SEMINAR 2: PROJECTS OF THE CITY
Seminar 2 is divided into two distinctive parts. The first, explores the development of disciplinary knowledge about architecture and urbanism from the 19th century until today. The second part presents scholarly research in series of important contemporary case studies. This would allow students to formulate their individual research propositions for Thesis – Studio in Term 3. The aim of the module is to provide students with a survey of theories that conceptualise the city, in particular the contemporary city, through its architecture and architectural projects. The seminar discusses theories of the city in relationship to critical architectural practice.
- Survey I: The birth of Modern Town Planning and the epistemic framework of Urbanisation
- Survey II: Housing Builds Cities
- Survey III. Postwar Architecture: Colonial Struggles, Post-colonial nation building and the welfare state
- Survey IV. Cellular Urbanism
- Case Study I. Athens, a project of crisis
- Case Study II. Tehran: Life within Walls
- Case study III. Berlin and Archipelagos of Urban Forms
- Case Study IV. China and the myth of Cities from Zero
- Case Study V. Territory, Settlement, Home: A Project for Rural China (Cyan Jingru Chen)
- Case study VI. Reinvention of Identity in Post-socialist Cities
- Case Study VII. Barcelona, or the city as a Laboratory
ACADEMIC WRITING 2
Complementary to Seminar 2, the academic writing course is scheduled once a week during the term. On days when no seminars or group sessions take place, individual tutorials are available to discuss any writing in progress (also available to Phase II students). The aim of this module is to familiarise students with the writing of literature reviews, to assess current knowledge and to position one’s own writing.
TERM 3
THESIS-STUDIO: REPRESENTATIONS, INVESTIGATIONS AND DIAGRAMS
The Thesis-Studio is a combined design studio and seminar course in which students develop their Dissertation Proposal and start the Dissertation. Underlying the Thesis-Studio is the hypothesis that critical and speculative projects on the city, whether practice and/or theory oriented, manifest an ‘idea of the city’ that can be understood through corresponding typological and social diagrams. Some of these ideas and different historical, theoretical, and epistemological perspectives of the city will be discussed in seminars through critical projects of the recent past: exemplary proposals, representations, theories, and reflections of and on the city. The seminar examines how diverse readings of the city promulgate specific ideas and define aspects of the city that are formative and fundamental. Most of these readings share a medium-specificity and have a clear methodological approach through which a critical urban thesis is related to its processes of conceptualisation and representation. Often speculative—un-built or unbuildable—many critical urban projects have remained in the realm of speculation and imagination, but with an enduring effect on our (disciplinary) understanding and knowledge of the city. Representations, Investigations and Diagrams in that sense are speculative, projective and open-ended in their possibilities, but consistent in their construction. The aim of the module is to familiarise students with the idea of the City and the relationships of spatial and social diagrams. Developing of a clear research inquiry and definition of the theoretical or physical context. Formulation of a Dissertation Proposal.

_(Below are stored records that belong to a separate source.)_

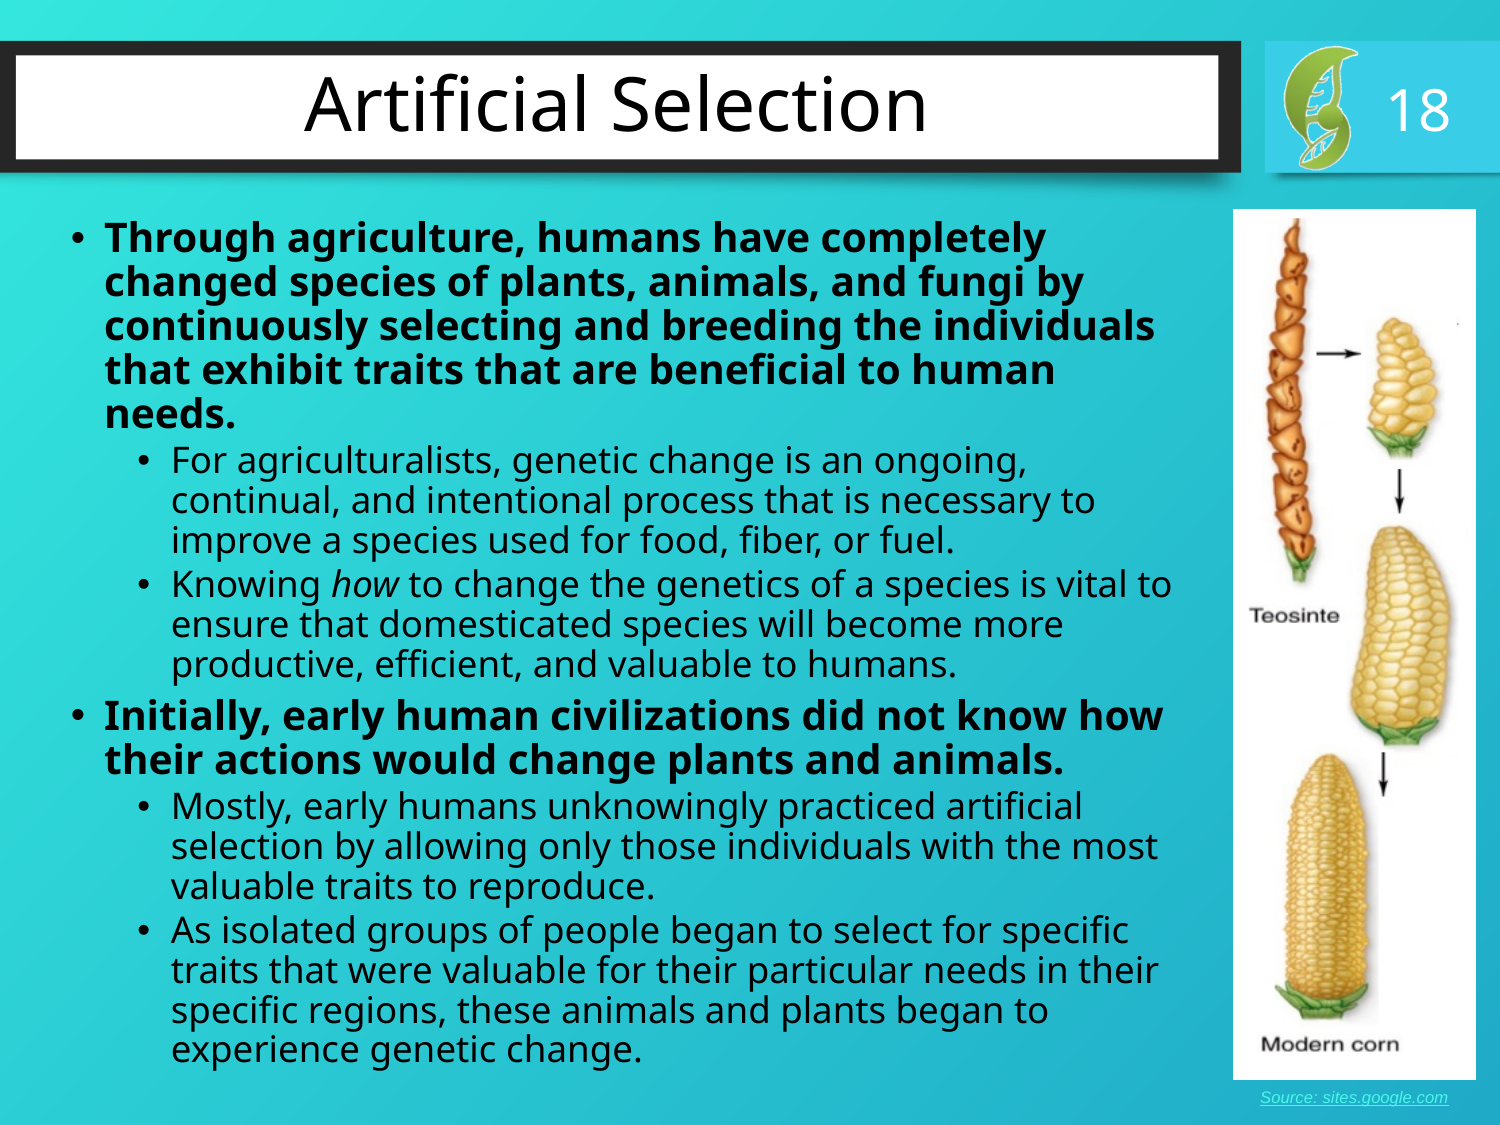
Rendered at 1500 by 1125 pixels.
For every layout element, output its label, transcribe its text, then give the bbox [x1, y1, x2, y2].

picture [1233, 209, 1477, 1080]
picture [0, 171, 1251, 203]
list Through agriculture, humans have completely changed species of plants, animals, and fungi by continuously selecting and breeding the individuals that exhibit traits that are beneficial to human needs. For agriculturalists, genetic change is an ongoing, continual, and intentional process that is necessary to improve a species used for food, fiber, or fuel. Knowing how to change the genetics of a species is vital to ensure that domesticated species will become more productive, efficient, and valuable to humans. Initially, early human civilizations did not know how their actions would change plants and animals. Mostly, early humans unknowingly practiced artificial selection by allowing only those individuals with the most valuable traits to reproduce. As isolated groups of people began to select for specific traits that were valuable for their particular needs in their specific regions, these animals and plants began to experience genetic change. [55, 209, 1219, 1080]
text_box Source: sites.google.com [1245, 1080, 1464, 1115]
title Artificial Selection [15, 55, 1219, 160]
picture [1256, 26, 1500, 187]
slide_number 18 [1370, 59, 1478, 165]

- Research Methodologies and Writing a Research Proposal
- Architecture Assembled: Exquisite Corpse (Workshop)
- Oblique Drawing
- The Genesis of a Hopeful Monster: Architecture and the City, 1966–2016
- Architecture Narrated: Writing, Drawing, and Making
- Radical Daily Practices
- TBC
- TBC
ACADEMIC WRITING 3
Complementary to the Thesis-Studio, the writing workshop is scheduled once a week during the term. On days when no seminars or group sessions take place, individual tutorials are available to discuss any writing in progress (also available to Phase II students). The aim of this module is to familiarise students with the academic abstract writing for a research thesis.